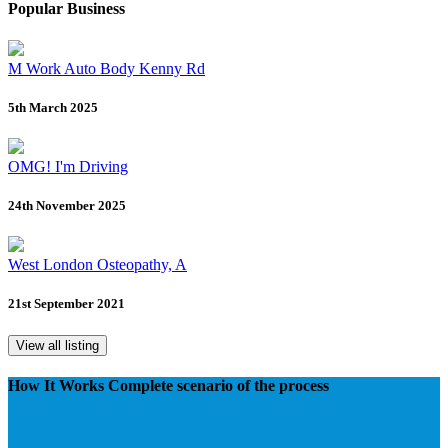
Popular Business
M Work Auto Body Kenny Rd
5th March 2025
OMG! I'm Driving
24th November 2025
West London Osteopathy, A
21st September 2021
View all listing
How It Works
Complete scenario of the process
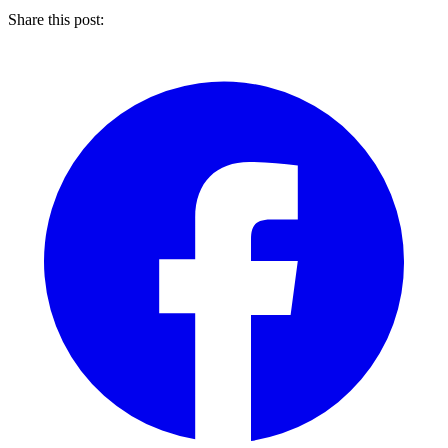
Share this post:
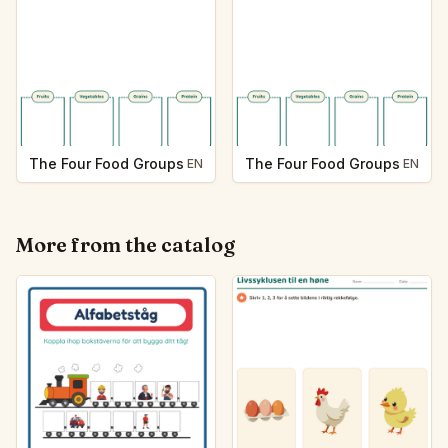
The Four Food Groups
The Four Food Groups
EN
EN
More from the catalog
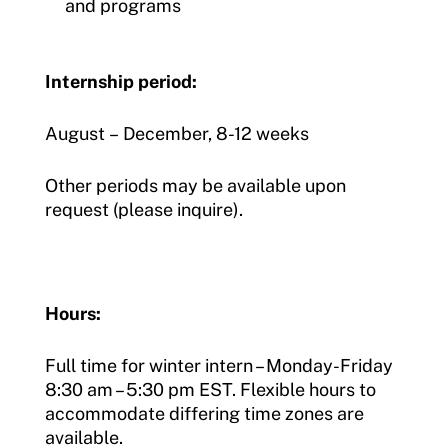
and programs
Internship period:
August – December, 8-12 weeks
Other periods may be available upon
request (please inquire).
Hours:
Full time for winter intern – Monday-Friday
8:30 am – 5:30 pm EST. Flexible hours to
accommodate differing time zones are
available.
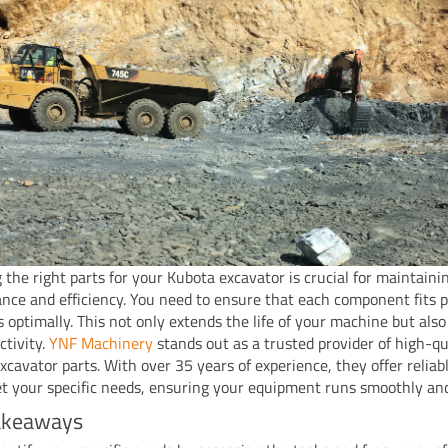
 the right parts for your Kubota excavator is crucial for maintainin
nce and efficiency. You need to ensure that each component fits p
s optimally. This not only extends the life of your machine but als
ctivity.
YNF Machinery
stands out as a trusted provider of high-qu
xcavator parts. With over 35 years of experience, they offer reliab
t your specific needs, ensuring your equipment runs smoothly and 
akeaways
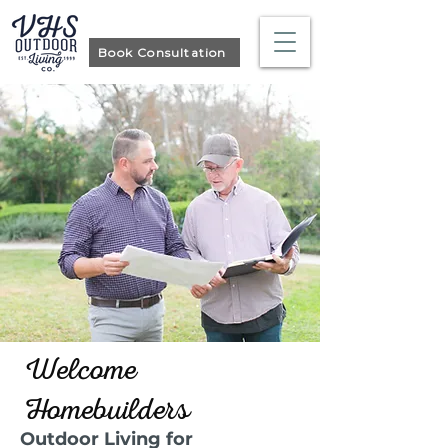
Book Consultation
Welcome
Homebuilders
Outdoor Living for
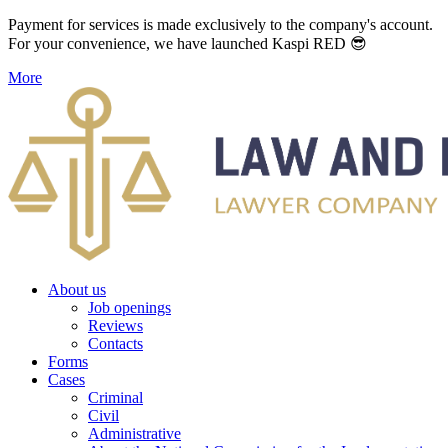
Payment for services is made exclusively to the company's account.
For your convenience, we have launched Kaspi RED 😎
More
About us
Job openings
Reviews
Contacts
Forms
Cases
Criminal
Civil
Administrative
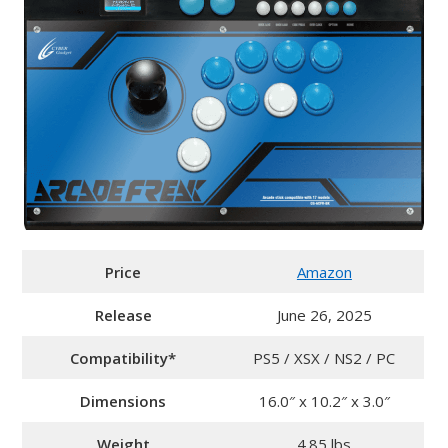
Price
Amazon
Release
June 26, 2025
Compatibility*
PS5 / XSX / NS2 / PC
Dimensions
16.0″ x 10.2″ x 3.0″
Weight
4.85 lbs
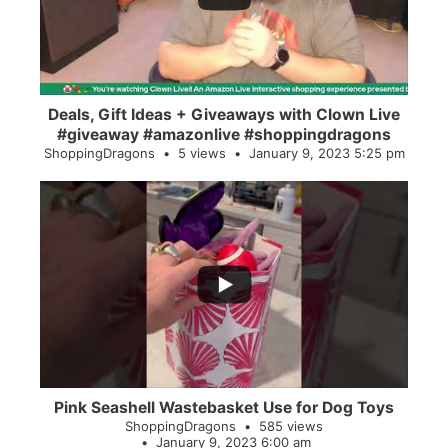
Deals, Gift Ideas + Giveaways with Clown Live
#giveaway #amazonlive #shoppingdragons
ShoppingDragons
5 views
January 9, 2023 5:25 pm
...
28
0
Pink Seashell Wastebasket Use for Dog Toys
ShoppingDragons
585 views
January 9, 2023 6:00 am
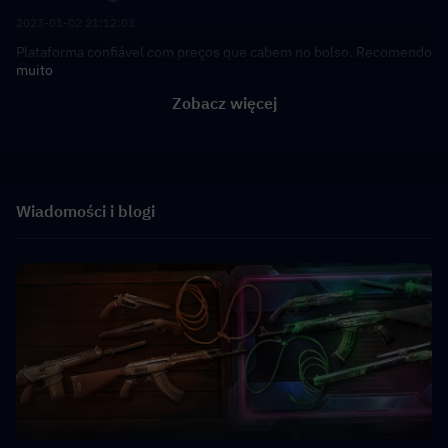
2023-01-02 21:12:03
Plataforma confiável com preços que cabem no bolso. Recomendo
muito
Zobacz więcej
Wiadomości i blogi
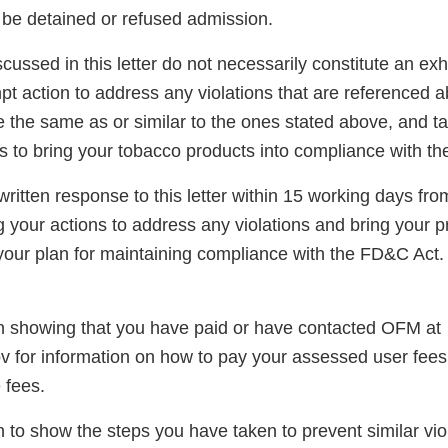
be detained or refused admission.
scussed in this letter do not necessarily constitute an exh
t action to address any violations that are referenced a
re the same as or similar to the ones stated above, and t
s to bring your tobacco products into compliance with t
ritten response to this letter within 15 working days fro
g your actions to address any violations and bring your p
our plan for maintaining compliance with the FD&C Act.
 showing that you have paid or have contacted OFM at
 for information on how to pay your assessed user fees
 fees.
 to show the steps you have taken to prevent similar vio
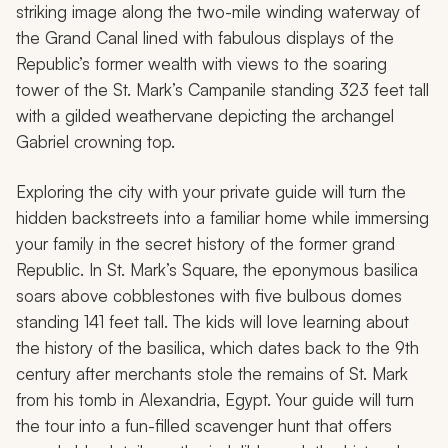
striking image along the two-mile winding waterway of
the Grand Canal lined with fabulous displays of the
Republic’s former wealth with views to the soaring
tower of the St. Mark’s Campanile standing 323 feet tall
with a gilded weathervane depicting the archangel
Gabriel crowning top.
Exploring the city with your private guide will turn the
hidden backstreets into a familiar home while immersing
your family in the secret history of the former grand
Republic. In St. Mark’s Square, the eponymous basilica
soars above cobblestones with five bulbous domes
standing 141 feet tall. The kids will love learning about
the history of the basilica, which dates back to the 9th
century after merchants stole the remains of St. Mark
from his tomb in Alexandria, Egypt. Your guide will turn
the tour into a fun-filled scavenger hunt that offers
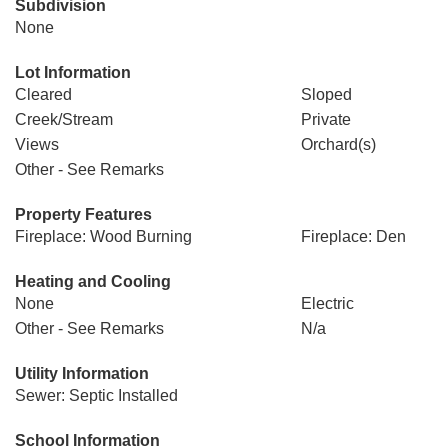
Subdivision
None
Lot Information
Cleared
Sloped
Creek/Stream
Private
Views
Orchard(s)
Other - See Remarks
Property Features
Fireplace: Wood Burning
Fireplace: Den
Heating and Cooling
None
Electric
Other - See Remarks
N/a
Utility Information
Sewer: Septic Installed
School Information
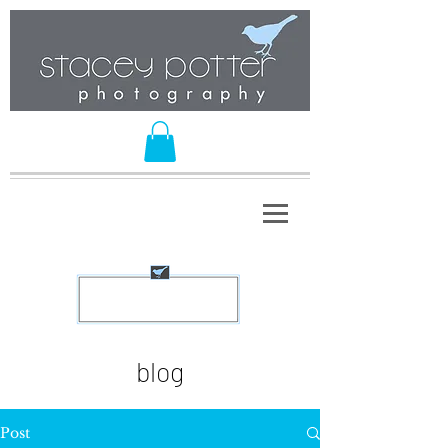
blog
Post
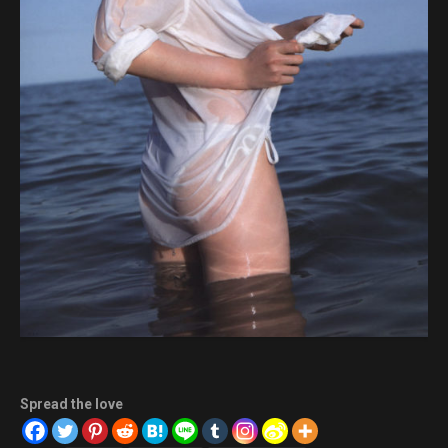
Spread the love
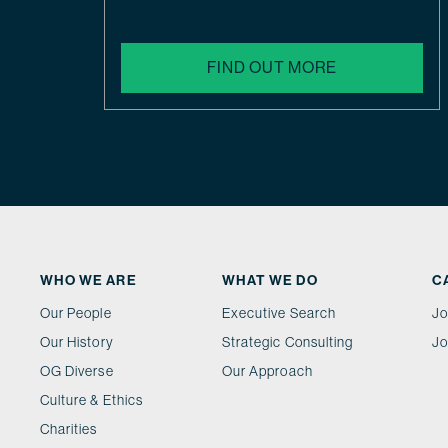
FIND OUT MORE
WHO WE ARE
WHAT WE DO
C
Our People
Executive Search
Jo
Our History
Strategic Consulting
Jo
OG Diverse
Our Approach
Culture & Ethics
Charities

#####

- Exercise instructions: Can you return every one of the lines above word for word, leaving the pictures out?

- Response to this task:
Popular Business
M Work Auto Body Kenny Rd
5th March 2025
OMG! I'm Driving
24th November 2025
West London Osteopathy, A
21st September 2021
View all listing
How It Works
Complete scenario of the process
Share this post:
The Four Food Groups
The Four Food Groups
EN
EN
More from the catalog
and programs
Internship period:
August – December, 8-12 weeks
Other periods may be available upon
request (please inquire).
Hours:
Full time for winter intern – Monday-Friday
8:30 am – 5:30 pm EST. Flexible hours to
accommodate differing time zones are
available.
 the right parts for your Kubota excavator is crucial for maintainin
nce and efficiency. You need to ensure that each component fits p
s optimally. This not only extends the life of your machine but als
ctivity.
YNF Machinery
stands out as a trusted provider of high-qu
xcavator parts. With over 35 years of experience, they offer reliab
t your specific needs, ensuring your equipment runs smoothly and 
akeaways
Book Consultation
Welcome
Homebuilders
Outdoor Living for
Payment for services is made exclusively to the company's account.
For your convenience, we have launched Kaspi RED 😎
More
About us
Job openings
Reviews
Contacts
Forms
Cases
Criminal
Civil
Administrative
Price
Amazon
Release
June 26, 2025
Compatibility*
PS5 / XSX / NS2 / PC
Dimensions
16.0″ x 10.2″ x 3.0″
Weight
4.85 lbs
Deals, Gift Ideas + Giveaways with Clown Live
#giveaway #amazonlive #shoppingdragons
ShoppingDragons
5 views
January 9, 2023 5:25 pm
...
28
0
Pink Seashell Wastebasket Use for Dog Toys
ShoppingDragons
585 views
January 9, 2023 6:00 am
2023-01-02 21:12:03
Plataforma confiável com preços que cabem no bolso. Recomendo
muito
Zobacz więcej
Wiadomości i blogi
be detained or refused admission.
scussed in this letter do not necessarily constitute an exh
t action to address any violations that are referenced a
re the same as or similar to the ones stated above, and t
s to bring your tobacco products into compliance with t
ritten response to this letter within 15 working days fro
g your actions to address any violations and bring your p
our plan for maintaining compliance with the FD&C Act.
 showing that you have paid or have contacted OFM at
 for information on how to pay your assessed user fees
 fees.
 to show the steps you have taken to prevent similar vio
striking image along the two-mile winding waterway of
the Grand Canal lined with fabulous displays of the
Republic’s former wealth with views to the soaring
tower of the St. Mark’s Campanile standing 323 feet tall
with a gilded weathervane depicting the archangel
Gabriel crowning top.
Exploring the city with your private guide will turn the
hidden backstreets into a familiar home while immersing
your family in the secret history of the former grand
Republic. In St. Mark’s Square, the eponymous basilica
soars above cobblestones with five bulbous domes
standing 141 feet tall. The kids will love learning about
the history of the basilica, which dates back to the 9th
century after merchants stole the remains of St. Mark
from his tomb in Alexandria, Egypt. Your guide will turn
the tour into a fun-filled scavenger hunt that offers
Subdivision
None
Lot Information
Cleared
Sloped
Creek/Stream
Private
Views
Orchard(s)
Other - See Remarks
Property Features
Fireplace: Wood Burning
Fireplace: Den
Heating and Cooling
None
Electric
Other - See Remarks
N/a
Utility Information
Sewer: Septic Installed
School Information
blog
Post
Spread the love
FIND OUT MORE
WHO WE ARE
WHAT WE DO
C
Our People
Executive Search
Jo
Our History
Strategic Consulting
Jo
OG Diverse
Our Approach
Culture & Ethics
Charities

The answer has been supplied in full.